Segment Start: DATA FOR THE TASK

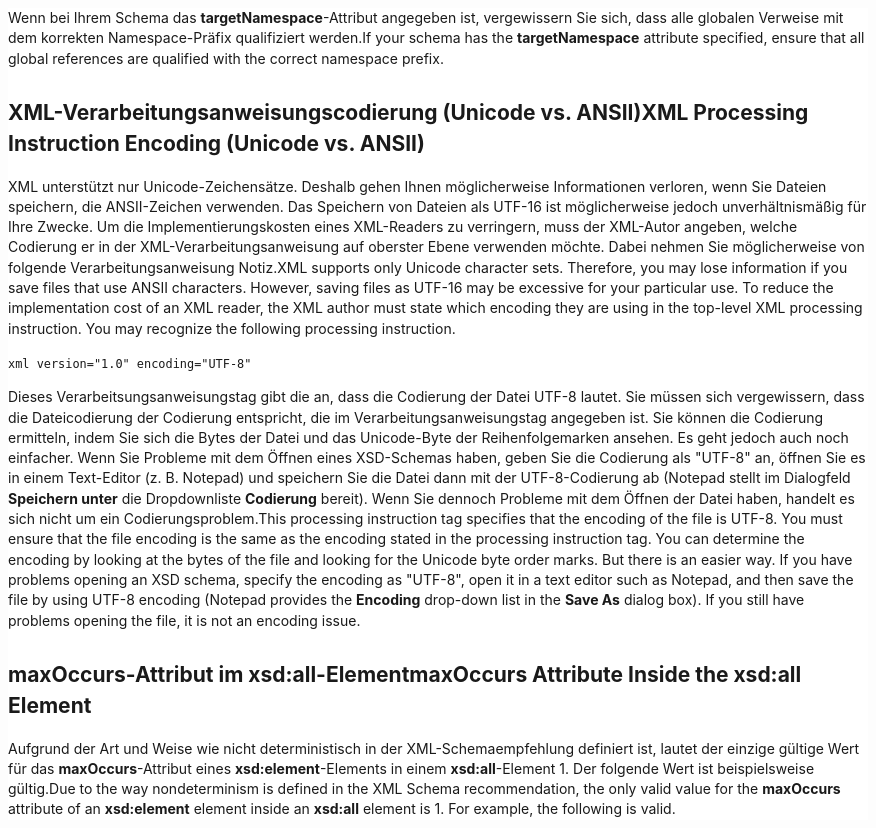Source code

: <span data-ttu-id="46c7f-267">Wenn bei Ihrem Schema das **targetNamespace**-Attribut angegeben ist, vergewissern Sie sich, dass alle globalen Verweise mit dem korrekten Namespace-Präfix qualifiziert werden.</span><span class="sxs-lookup"><span data-stu-id="46c7f-267">If your schema has the **targetNamespace** attribute specified, ensure that all global references are qualified with the correct namespace prefix.</span></span> 
  
## <a name="xml-processing-instruction-encoding-unicode-vs-ansii"></a><span data-ttu-id="46c7f-268">XML-Verarbeitungsanweisungscodierung (Unicode vs. ANSII)</span><span class="sxs-lookup"><span data-stu-id="46c7f-268">XML Processing Instruction Encoding (Unicode vs. ANSII)</span></span>

<span data-ttu-id="46c7f-p139">XML unterstützt nur Unicode-Zeichensätze. Deshalb gehen Ihnen möglicherweise Informationen verloren, wenn Sie Dateien speichern, die ANSII-Zeichen verwenden. Das Speichern von Dateien als UTF-16 ist möglicherweise jedoch unverhältnismäßig für Ihre Zwecke. Um die Implementierungskosten eines XML-Readers zu verringern, muss der XML-Autor angeben, welche Codierung er in der XML-Verarbeitungsanweisung auf oberster Ebene verwenden möchte. Dabei nehmen Sie möglicherweise von folgende Verarbeitungsanweisung Notiz.</span><span class="sxs-lookup"><span data-stu-id="46c7f-p139">XML supports only Unicode character sets. Therefore, you may lose information if you save files that use ANSII characters. However, saving files as UTF-16 may be excessive for your particular use. To reduce the implementation cost of an XML reader, the XML author must state which encoding they are using in the top-level XML processing instruction. You may recognize the following processing instruction.</span></span>
  
```XML
xml version="1.0" encoding="UTF-8"
```

<span data-ttu-id="46c7f-p140">Dieses Verarbeitsungsanweisungstag gibt die an, dass die Codierung der Datei UTF-8 lautet. Sie müssen sich vergewissern, dass die Dateicodierung der Codierung entspricht, die im Verarbeitungsanweisungstag angegeben ist. Sie können die Codierung ermitteln, indem Sie sich die Bytes der Datei und das Unicode-Byte der Reihenfolgemarken ansehen. Es geht jedoch auch noch einfacher. Wenn Sie Probleme mit dem Öffnen eines XSD-Schemas haben, geben Sie die Codierung als "UTF-8" an, öffnen Sie es in einem Text-Editor (z. B. Notepad) und speichern Sie die Datei dann mit der UTF-8-Codierung ab (Notepad stellt im Dialogfeld **Speichern unter**  die Dropdownliste **Codierung** bereit). Wenn Sie dennoch Probleme mit dem Öffnen der Datei haben, handelt es sich nicht um ein Codierungsproblem.</span><span class="sxs-lookup"><span data-stu-id="46c7f-p140">This processing instruction tag specifies that the encoding of the file is UTF-8. You must ensure that the file encoding is the same as the encoding stated in the processing instruction tag. You can determine the encoding by looking at the bytes of the file and looking for the Unicode byte order marks. But there is an easier way. If you have problems opening an XSD schema, specify the encoding as "UTF-8", open it in a text editor such as Notepad, and then save the file by using UTF-8 encoding (Notepad provides the **Encoding** drop-down list in the **Save As** dialog box). If you still have problems opening the file, it is not an encoding issue.</span></span> 
  
## <a name="maxoccurs-attribute-inside-the-xsdall-element"></a><span data-ttu-id="46c7f-280">maxOccurs-Attribut im xsd:all-Element</span><span class="sxs-lookup"><span data-stu-id="46c7f-280">maxOccurs Attribute Inside the xsd:all Element</span></span>

<span data-ttu-id="46c7f-p141">Aufgrund der Art und Weise wie nicht deterministisch in der XML-Schemaempfehlung definiert ist, lautet der einzige gültige Wert für das **maxOccurs**-Attribut eines **xsd:element**-Elements in einem **xsd:all**-Element 1. Der folgende Wert ist beispielsweise gültig.</span><span class="sxs-lookup"><span data-stu-id="46c7f-p141">Due to the way nondeterminism is defined in the XML Schema recommendation, the only valid value for the **maxOccurs** attribute of an **xsd:element** element inside an **xsd:all** element is 1. For example, the following is valid.</span></span> 
  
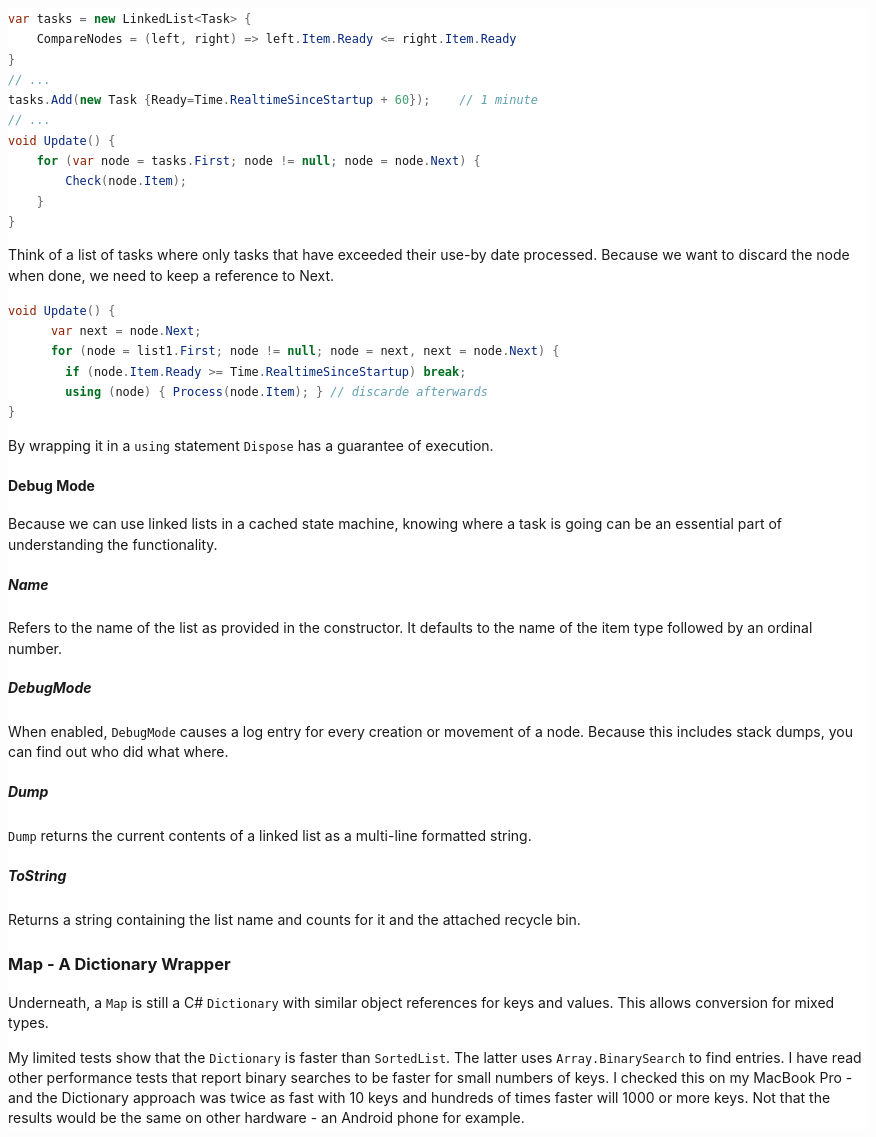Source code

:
 ```c#
var tasks = new LinkedList<Task> {
    CompareNodes = (left, right) => left.Item.Ready <= right.Item.Ready
}
// ...
tasks.Add(new Task {Ready=Time.RealtimeSinceStartup + 60});    // 1 minute
// ...
void Update() {
    for (var node = tasks.First; node != null; node = node.Next) {
        Check(node.Item);
    }
}
```

 Think of a list of tasks where only tasks that have exceeded their use-by date processed. Because we want to discard the node when done, we need to keep a reference to Next.

```c#
void Update() {
      var next = node.Next;
      for (node = list1.First; node != null; node = next, next = node.Next) {
        if (node.Item.Ready >= Time.RealtimeSinceStartup) break;
        using (node) { Process(node.Item); } // discarde afterwards
}
```

By wrapping it in a `using` statement `Dispose` has a guarantee of execution.

#### Debug Mode

Because we can use linked lists in a cached state machine, knowing where a task is going can be an essential part of understanding the functionality.

##### Name

Refers to the name of the list as provided in the constructor. It defaults to the name of the item type followed by an ordinal number.

##### DebugMode

When enabled, `DebugMode` causes a log entry for every creation or movement of a node. Because this includes stack dumps, you can find out who did what where.

##### Dump

`Dump` returns the current contents of a linked list as a multi-line formatted string.

##### ToString

Returns a string containing the list name and counts for it and the attached recycle bin.

### Map - A Dictionary Wrapper

Underneath, a `Map` is still a C# `Dictionary` with similar object references for keys and values. This allows conversion for mixed types.

My limited tests show that the `Dictionary` is faster than `SortedList`. The latter uses `Array.BinarySearch` to find entries. I have read other performance tests that report binary searches to be faster for small numbers of keys. I checked this on my MacBook Pro - and the Dictionary approach was twice as fast with 10 keys and hundreds of times faster will 1000 or more keys. Not that the results would be the same on other hardware - an Android phone for example.

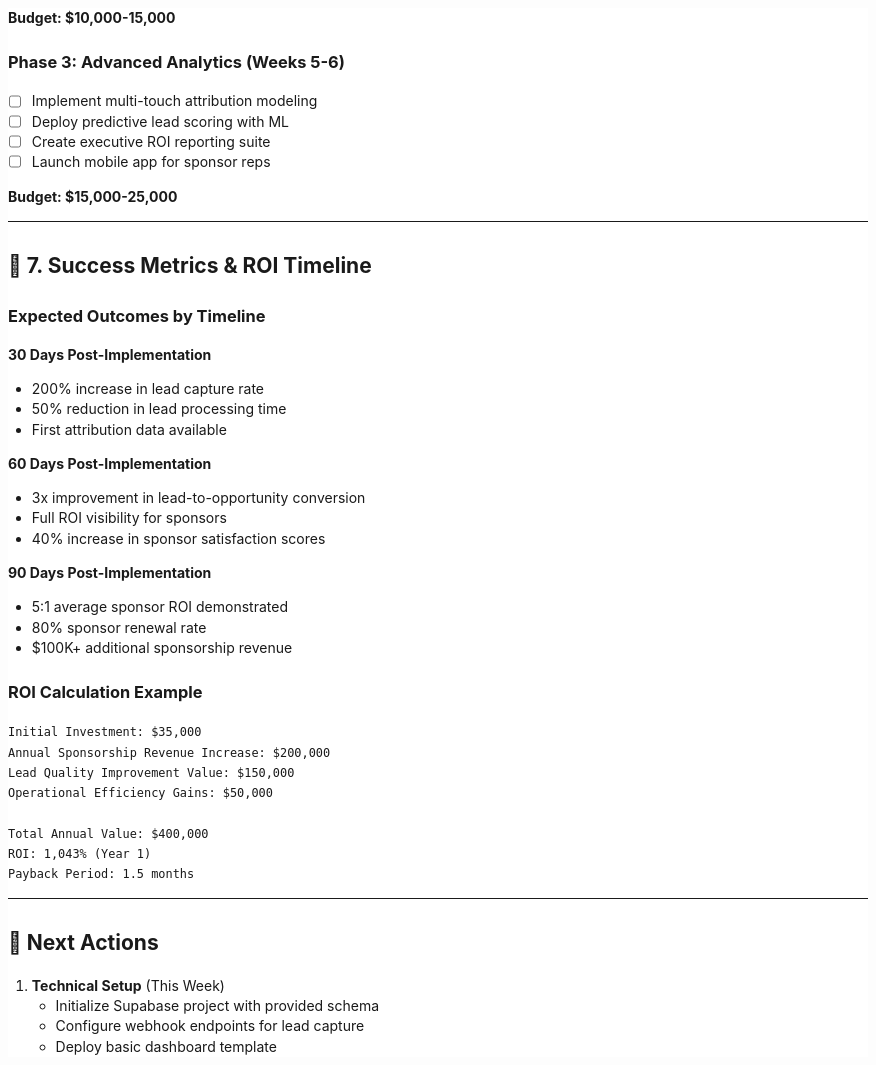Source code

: **Budget: $10,000-15,000**

### Phase 3: Advanced Analytics (Weeks 5-6)
- [ ] Implement multi-touch attribution modeling
- [ ] Deploy predictive lead scoring with ML
- [ ] Create executive ROI reporting suite
- [ ] Launch mobile app for sponsor reps

**Budget: $15,000-25,000**

---

## 🎯 7. Success Metrics & ROI Timeline

### Expected Outcomes by Timeline

**30 Days Post-Implementation**
- 200% increase in lead capture rate
- 50% reduction in lead processing time
- First attribution data available

**60 Days Post-Implementation**
- 3x improvement in lead-to-opportunity conversion
- Full ROI visibility for sponsors
- 40% increase in sponsor satisfaction scores

**90 Days Post-Implementation**
- 5:1 average sponsor ROI demonstrated
- 80% sponsor renewal rate
- $100K+ additional sponsorship revenue

### ROI Calculation Example

```
Initial Investment: $35,000
Annual Sponsorship Revenue Increase: $200,000
Lead Quality Improvement Value: $150,000
Operational Efficiency Gains: $50,000

Total Annual Value: $400,000
ROI: 1,043% (Year 1)
Payback Period: 1.5 months
```

---

## 🚀 Next Actions

1. **Technical Setup** (This Week)
   - Initialize Supabase project with provided schema
   - Configure webhook endpoints for lead capture
   - Deploy basic dashboard template
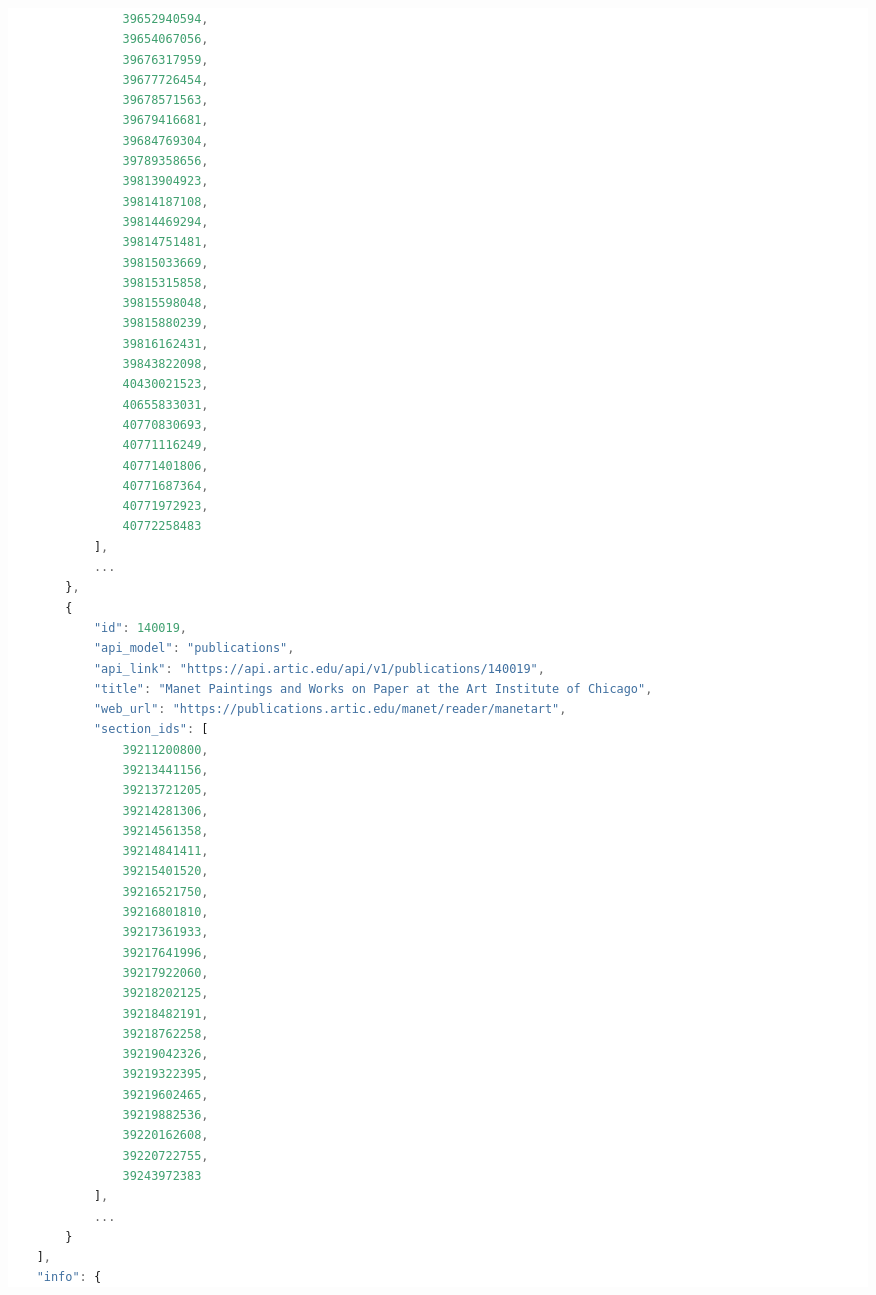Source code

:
 ```js
                39652940594,
                39654067056,
                39676317959,
                39677726454,
                39678571563,
                39679416681,
                39684769304,
                39789358656,
                39813904923,
                39814187108,
                39814469294,
                39814751481,
                39815033669,
                39815315858,
                39815598048,
                39815880239,
                39816162431,
                39843822098,
                40430021523,
                40655833031,
                40770830693,
                40771116249,
                40771401806,
                40771687364,
                40771972923,
                40772258483
            ],
            ...
        },
        {
            "id": 140019,
            "api_model": "publications",
            "api_link": "https://api.artic.edu/api/v1/publications/140019",
            "title": "Manet Paintings and Works on Paper at the Art Institute of Chicago",
            "web_url": "https://publications.artic.edu/manet/reader/manetart",
            "section_ids": [
                39211200800,
                39213441156,
                39213721205,
                39214281306,
                39214561358,
                39214841411,
                39215401520,
                39216521750,
                39216801810,
                39217361933,
                39217641996,
                39217922060,
                39218202125,
                39218482191,
                39218762258,
                39219042326,
                39219322395,
                39219602465,
                39219882536,
                39220162608,
                39220722755,
                39243972383
            ],
            ...
        }
    ],
    "info": {
```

Segment End: DATA FOR THE TASK

(WORK INSTRUCTION) Starting with the first line of the records above and stopping after the line containing "(Unicode vs. ANSII)</span></span>", repeat every line exactly and leave out the pictures.

(ANSWER BOX)
Source code

: <span data-ttu-id="46c7f-267">Wenn bei Ihrem Schema das **targetNamespace**-Attribut angegeben ist, vergewissern Sie sich, dass alle globalen Verweise mit dem korrekten Namespace-Präfix qualifiziert werden.</span><span class="sxs-lookup"><span data-stu-id="46c7f-267">If your schema has the **targetNamespace** attribute specified, ensure that all global references are qualified with the correct namespace prefix.</span></span> 
  
## <a name="xml-processing-instruction-encoding-unicode-vs-ansii"></a><span data-ttu-id="46c7f-268">XML-Verarbeitungsanweisungscodierung (Unicode vs. ANSII)</span><span class="sxs-lookup"><span data-stu-id="46c7f-268">XML Processing Instruction Encoding (Unicode vs. ANSII)</span></span>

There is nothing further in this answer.